Background
The ability to accurately detect and track objects in 3D space has long been an important capability in several fields from sports science to robotics. Historically, marker-based motion capture has served as the gold standard for tracking systems; however, their reliance on physical infrared markers that are placed on the object are a significant limitation. A key aim of this research was to investigate methods of generalized multi-view object tracking using opportunistic features. In addition, we sought to explore methods of dense object reconstruction using a hand-held camera system with the aim of creating high-quality object meshes directly from video.
Approach
The primary tracking approach investigated in this project featured a multi-stage pipeline using synchronized RGB images from multiple cameras to locate and track a rigid-body object by leveraging opportunistic features. The pipeline first allows the user to select the desired target object. Next, the system generates an initial segmentation mask and solves for visual correspondences between each view, establishing an initial 3D location of the tracked object. Following initialization, the system leverages the same method of solving for visual correspondences to match between successive frames, allowing the system to estimate the motion of the object between frames and solve for its new position. Additionally, we developed a method of dense object reconstruction using a standard stereo camera which leveraged the truncated signed distance function (TSDF) to represent the object geometry. To evaluate our approaches, we created a robust dataset of object movements using multiple marker-based motion capture systems. These movements included scenarios with solely object movement (balls) as well as human-object interaction (baseball bats). Figure 1 highlights a sample of the human-object interaction data captured during the project along with overlays to demonstrate tracking performance.

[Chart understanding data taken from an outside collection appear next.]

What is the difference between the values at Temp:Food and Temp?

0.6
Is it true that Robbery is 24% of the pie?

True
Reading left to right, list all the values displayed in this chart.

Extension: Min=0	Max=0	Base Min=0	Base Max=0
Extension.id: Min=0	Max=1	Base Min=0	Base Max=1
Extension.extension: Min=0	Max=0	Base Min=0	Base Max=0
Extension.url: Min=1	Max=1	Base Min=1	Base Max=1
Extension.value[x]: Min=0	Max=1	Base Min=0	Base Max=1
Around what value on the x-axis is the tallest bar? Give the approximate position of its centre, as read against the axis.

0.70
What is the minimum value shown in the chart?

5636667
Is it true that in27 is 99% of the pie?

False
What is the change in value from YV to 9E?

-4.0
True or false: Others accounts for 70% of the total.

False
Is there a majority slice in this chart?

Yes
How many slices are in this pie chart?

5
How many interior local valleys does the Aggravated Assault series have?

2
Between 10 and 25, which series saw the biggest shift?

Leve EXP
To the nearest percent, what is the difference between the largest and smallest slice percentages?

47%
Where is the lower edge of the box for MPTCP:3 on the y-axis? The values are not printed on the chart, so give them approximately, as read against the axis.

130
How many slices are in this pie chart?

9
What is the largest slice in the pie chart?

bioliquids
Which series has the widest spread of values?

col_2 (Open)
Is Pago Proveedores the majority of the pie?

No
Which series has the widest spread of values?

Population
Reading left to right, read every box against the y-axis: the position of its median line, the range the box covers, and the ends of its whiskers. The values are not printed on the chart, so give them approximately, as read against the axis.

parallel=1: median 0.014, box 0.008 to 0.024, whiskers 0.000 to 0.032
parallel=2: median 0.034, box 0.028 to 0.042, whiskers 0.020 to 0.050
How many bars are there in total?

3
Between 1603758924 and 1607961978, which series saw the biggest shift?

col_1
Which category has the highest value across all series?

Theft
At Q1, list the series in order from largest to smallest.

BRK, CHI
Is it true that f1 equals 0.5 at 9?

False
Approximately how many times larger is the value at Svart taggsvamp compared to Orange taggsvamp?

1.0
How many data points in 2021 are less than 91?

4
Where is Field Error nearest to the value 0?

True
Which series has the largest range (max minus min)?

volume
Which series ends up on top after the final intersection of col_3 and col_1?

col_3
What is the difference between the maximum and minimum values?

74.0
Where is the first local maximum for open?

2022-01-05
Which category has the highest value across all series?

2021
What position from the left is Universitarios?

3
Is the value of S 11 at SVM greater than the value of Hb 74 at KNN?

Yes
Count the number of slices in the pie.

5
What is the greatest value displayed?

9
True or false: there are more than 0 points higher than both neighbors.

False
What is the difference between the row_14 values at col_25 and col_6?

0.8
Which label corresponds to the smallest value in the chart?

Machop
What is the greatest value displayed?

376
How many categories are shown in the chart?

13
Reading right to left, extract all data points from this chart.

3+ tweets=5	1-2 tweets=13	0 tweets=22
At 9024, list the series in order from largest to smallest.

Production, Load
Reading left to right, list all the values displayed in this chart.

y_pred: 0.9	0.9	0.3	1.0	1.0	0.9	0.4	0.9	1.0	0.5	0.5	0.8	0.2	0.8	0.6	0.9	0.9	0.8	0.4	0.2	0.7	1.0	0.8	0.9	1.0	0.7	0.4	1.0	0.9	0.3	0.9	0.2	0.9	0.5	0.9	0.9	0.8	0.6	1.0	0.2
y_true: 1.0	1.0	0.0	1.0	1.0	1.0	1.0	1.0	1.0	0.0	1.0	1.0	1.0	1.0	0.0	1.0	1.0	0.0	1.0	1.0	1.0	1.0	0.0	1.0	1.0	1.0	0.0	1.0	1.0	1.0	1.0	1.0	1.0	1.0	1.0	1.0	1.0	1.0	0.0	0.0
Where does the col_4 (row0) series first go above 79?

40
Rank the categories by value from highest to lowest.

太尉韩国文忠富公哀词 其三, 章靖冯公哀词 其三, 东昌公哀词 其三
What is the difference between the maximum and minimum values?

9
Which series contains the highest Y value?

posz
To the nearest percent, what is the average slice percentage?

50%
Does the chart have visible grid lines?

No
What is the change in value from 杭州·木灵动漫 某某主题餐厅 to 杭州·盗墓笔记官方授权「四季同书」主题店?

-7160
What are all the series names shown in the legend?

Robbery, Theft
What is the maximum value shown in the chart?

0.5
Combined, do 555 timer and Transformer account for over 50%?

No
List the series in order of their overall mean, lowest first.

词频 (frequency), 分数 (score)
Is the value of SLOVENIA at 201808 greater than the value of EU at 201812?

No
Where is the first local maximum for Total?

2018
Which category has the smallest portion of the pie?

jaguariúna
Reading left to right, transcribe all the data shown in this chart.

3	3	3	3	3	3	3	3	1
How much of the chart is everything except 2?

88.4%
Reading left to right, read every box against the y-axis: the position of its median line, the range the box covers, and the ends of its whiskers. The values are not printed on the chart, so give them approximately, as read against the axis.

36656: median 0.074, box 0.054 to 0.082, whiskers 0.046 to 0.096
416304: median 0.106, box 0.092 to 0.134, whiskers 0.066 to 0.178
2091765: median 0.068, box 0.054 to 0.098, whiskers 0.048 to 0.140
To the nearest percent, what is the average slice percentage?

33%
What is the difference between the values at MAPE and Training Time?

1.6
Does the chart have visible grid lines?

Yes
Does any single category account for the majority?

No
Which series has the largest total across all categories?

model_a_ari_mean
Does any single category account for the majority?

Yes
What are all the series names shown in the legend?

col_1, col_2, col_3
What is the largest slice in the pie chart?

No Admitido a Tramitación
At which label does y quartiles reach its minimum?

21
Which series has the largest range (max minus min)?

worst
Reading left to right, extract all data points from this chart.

Figure 1: Baseball bat tracking example.
Accomplishments
Over the course of this IR&D project, we constructed a data capture pipeline leveraging multiple motion capture systems and collected a comprehensive dataset of object motion. Furthermore, we developed a robust 3D object tracking pipeline which produces accurate 3D object trajectories and supports a variety of object types. Figure 2 compares the baseball bat trajectory generated by our 3D tracking pipeline with the ground-truth trajectory obtained using a traditional motion capture system. While further work will explore expanding this approach to provide full 6 degree-of-freedom (DOF) object poses, this effort represents a significant advancement in object tracking research.

Figure 2: Bat tracking performance comparison.